Une nuit de l’automne 1609, Galilée braque pour la première fois sa lunette d’invention hollandaise en direction de la Lune. Il a passé plusieurs semaines à l’améliorer et cette nuit il y voit enfin à peu près clair. Le spectacle qu’il observe dans son télescope de fortune le bouleverse : des montagnes, des cratères, des plaines accidentées ! La Lune n’est donc pas l’astre parfait, totalement lisse et sans aspérité que l’on imaginait alors. En balayant la voute céleste il est pris de vertige en distinguant un nombre considérable d’étoiles qu’il n’avait encore jamais vu à l’œil nu. Dans cette immensité, il devine les anneaux de Saturne, observe aussi Mars, Venus, Jupiter et constatent leurs différences, leurs couleurs, leurs tâches.

Des découvertes classées « secret défense »

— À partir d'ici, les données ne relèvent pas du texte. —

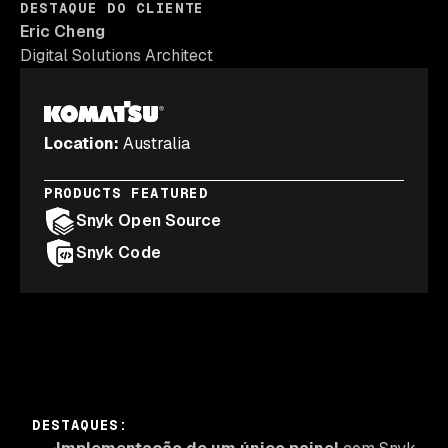
DESTAQUE DO CLIENTE
Eric Cheng
Digital Solutions Architect
Location
:
Australia
PRODUCTS FEATURED
Snyk Open Source
Snyk Code
DESTAQUES
:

La terre n’est donc qu’une poussière parmi d’autres et l’univers est gigantesque, bien plus grand que personne ne l’avait jamais imaginé. Galilée a maintenant les preuves formelles de ce qui n’étaient auparavant que des hypothèses condamnées fermement par l’Eglise. Dix ans plus tôt on avait brûlé un moine défroqué qui avait osé affirmer que le Soleil n’était une simple étoile. Peu rassuré à la perspective de finir sur un bûcher, Galilée dévoile discrètement ses découvertes. Une prudence qui ne l’empêche pas à la fin de sa vie d’être obligé par le Saint-Siège d’abjurer ses thèses jugées hérétiques en cette période des guerres de religions. La Contre Réforme et son emprise idéologique entravent les avancées de l’astronomie et les observations du ciel à la lunette astronomique demeurent très confidentielles pendant quelques décennies.

L’idée d’une vie extraterrestre

Dès 1650, les guerres de religions se soldent en France par la défaite des protestants, le dogme s’assouplit et il devient de bon ton à la cour du Roi-Soleil d’observer les astres. On se met à bricoler dans les salons versaillais, des lunettes artisanales de toutes dimensions. Sur la Lune, les gentilshommes croient deviner des vallées et des continents bordés de mers. Sur Mars, l’astronome Christiaan Huygens, invité à la cour observe pour la première fois une petite tâche blanche, la calotte glaciaire nord de la planète. S’enracinent alors dans les esprits éclairés de l’époque que les planètes sont peut-être d’autres terres, habitées par d’autres civilisations, d’autres peuples. Malgré cet enthousiasme, l’intérêt pour les observations astronomiques décline rapidement en raison des faibles progrès de l’optique, mais pour la première fois dans l’histoire apparaît le concept d’une vie extraterrestre.

J.R.

Sources:

– Alain GIRAUD-RUBY, Le ciel dans la tête, une histoire de l’astronomie, Actes Sud, Paris, 2010.
– Bernard MAITTE, Cosmos, une histoire des représentations de l’univers, Alias, Paris, 1994.